Through painting I have tried to come to a basic understanding of humanity.
What is the process of making a painting like for you? Do you start by sketching a character out, do you do a blueprint for the whole composition, does it come to you as you go along?
All of the above. I’m inspired by titles, which evoke a visual counterpart. I take titles from pop songs, and a visual image comes to you immediately. [Like] King Crimson, The Return of the Crimson Kings, which lent itself to an ambience of medieval imagery.
The actual process I want to finish as quickly as possible. I’ll do four or five passes through it. I’ll start with a central figure, things revolve around them. Sometimes I do them in two weeks, working a few hours a day. Sometimes they stick around for a few years, because I don’t know how to finish them. I’m geared for the finished painting. I’m not a process guy, I’m an inspiration guy.

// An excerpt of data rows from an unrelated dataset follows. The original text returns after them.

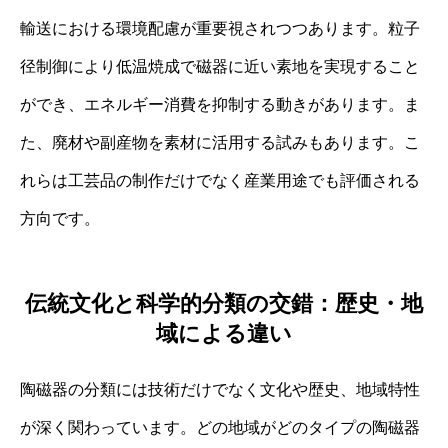
輸送における環境配慮が重要視されつつあります。粒子
径制御により低温焼成で磁器に近い素地を実現すること
ができ、エネルギー消費を抑制する動きがあります。ま
た、廃材や副産物を素材に活用する試みもあります。こ
れらは工芸品の制作だけでなく産業用途でも評価される
方向です。
伝統文化と科学的分類の交錯：歴史・地
域による違い
陶磁器の分類には技術だけでなく文化や歴史、地域特性
が深く関わっています。どの地域がどのタイプの陶磁器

In making them, if I am amazed, then maybe the viewer will be, also. I want the impact of a large painting to interest you… for a few seconds, which is usually what people spend looking at them.
What does being an artist mean to you now?
Painting helps my confused state of mind. [Laughs] I ask myself, why continue to paint? Even Gerhard Richter couldn’t answer that. He said, “Painting can still do something,” and I believe that. What it can do is make an individual grow in ways he didn’t expect. It makes your life seem important.
The illusion that art can do something to change the world is a great idea, but it can be self-delusion. This idea has come to mean more to me after I read Viktor Shklovsky’s Energy of Delusion. The artist, or anyone for that matter, bases his future life and work on the imaginary ghosts of his mind.
It is easy to arrive at nihilism. Sometimes I’m disgusted, and I stop. Then a few hours, days, weeks later I’m back at it again.